Oct. 2, 2017, 1:06 p.m.

Creator of font says it's a very good font.

One of the best sketches on this weekend's season premiere of Saturday Night Live was the Julio Torres-written pre-taped segment in which host Ryan Gosling confronted the travesty of the Papyrus font being used in Avatar. "He just highlighted Avatar, he clicked the drop-down menu and then he randomly selected Papyrus, like a thoughtless child, just wandering by a garden yanking leaves along the way," Gosling said during the sketch. Now, the creator of the font has come out to defend his baby—although even he admitted he "couldn't stop laughing [at the sketch]. It was one of the best things I've seen."

Chris Costello told CBS that he received a flurry of emails after the sketch aired Saturday night. He explained the genesis of the font:

"I designed the font when I was 23 years old. I was right out of college. I was kind of just struggling with some different life issues, I was studying the Bible, looking for God and this font came to mind, this idea of, thinking about the biblical times and Egypt and the Middle East. I just started scribbling this alphabet while I was at work and it kind of looked pretty cool," Costello said.

He added, "I had no idea it would be on every computer in the world and used for probably every conceivable design idea. This is a big surprise to me as well."

He sold the font for $750 and still gets "very low" royalty payments from it since it became a default font set on computers since 2000. "I really think—and again if I can take this time to apologize to my brother and sister graphic designers, I'm a graphic designer as well, I'm an illustrator—I believe it's a well-designed font," he added.

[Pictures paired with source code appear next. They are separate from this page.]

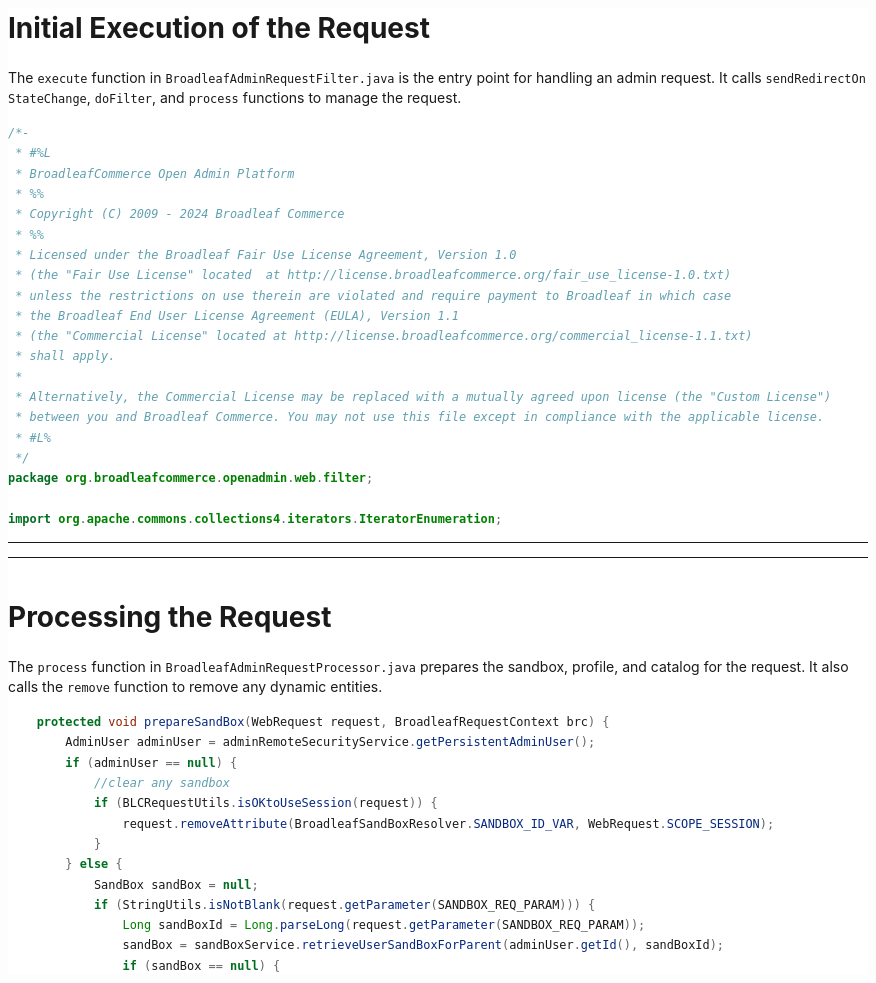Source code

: 
# Initial Execution of the Request

The `execute` function in `BroadleafAdminRequestFilter.java` is the entry point for handling an admin request. It calls `sendRedirectOnStateChange`, `doFilter`, and `process` functions to manage the request.

```java
/*-
 * #%L
 * BroadleafCommerce Open Admin Platform
 * %%
 * Copyright (C) 2009 - 2024 Broadleaf Commerce
 * %%
 * Licensed under the Broadleaf Fair Use License Agreement, Version 1.0
 * (the "Fair Use License" located  at http://license.broadleafcommerce.org/fair_use_license-1.0.txt)
 * unless the restrictions on use therein are violated and require payment to Broadleaf in which case
 * the Broadleaf End User License Agreement (EULA), Version 1.1
 * (the "Commercial License" located at http://license.broadleafcommerce.org/commercial_license-1.1.txt)
 * shall apply.
 * 
 * Alternatively, the Commercial License may be replaced with a mutually agreed upon license (the "Custom License")
 * between you and Broadleaf Commerce. You may not use this file except in compliance with the applicable license.
 * #L%
 */
package org.broadleafcommerce.openadmin.web.filter;

import org.apache.commons.collections4.iterators.IteratorEnumeration;
```

---

</SwmSnippet>

<SwmSnippet path="/admin/broadleaf-open-admin-platform/src/main/java/org/broadleafcommerce/openadmin/web/filter/BroadleafAdminRequestProcessor.java" line="336">

---

# Processing the Request

The `process` function in `BroadleafAdminRequestProcessor.java` prepares the sandbox, profile, and catalog for the request. It also calls the `remove` function to remove any dynamic entities.

```java
    protected void prepareSandBox(WebRequest request, BroadleafRequestContext brc) {
        AdminUser adminUser = adminRemoteSecurityService.getPersistentAdminUser();
        if (adminUser == null) {
            //clear any sandbox
            if (BLCRequestUtils.isOKtoUseSession(request)) {
                request.removeAttribute(BroadleafSandBoxResolver.SANDBOX_ID_VAR, WebRequest.SCOPE_SESSION);
            }
        } else {
            SandBox sandBox = null;
            if (StringUtils.isNotBlank(request.getParameter(SANDBOX_REQ_PARAM))) {
                Long sandBoxId = Long.parseLong(request.getParameter(SANDBOX_REQ_PARAM));
                sandBox = sandBoxService.retrieveUserSandBoxForParent(adminUser.getId(), sandBoxId);
                if (sandBox == null) {
```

Torres disagrees; the writer tweeted about this back in May:

Costello did admit that usage of the font in the years since, in mortgage ads, movie posters and construction logos, became "kind of out of control. It was not my intent to be used for everything—it's way overused." Now that Cameron is making four Avatar sequels simultaneously, we'll have plenty of Papyrus jammed down our eyeballs in the not-so-distant future.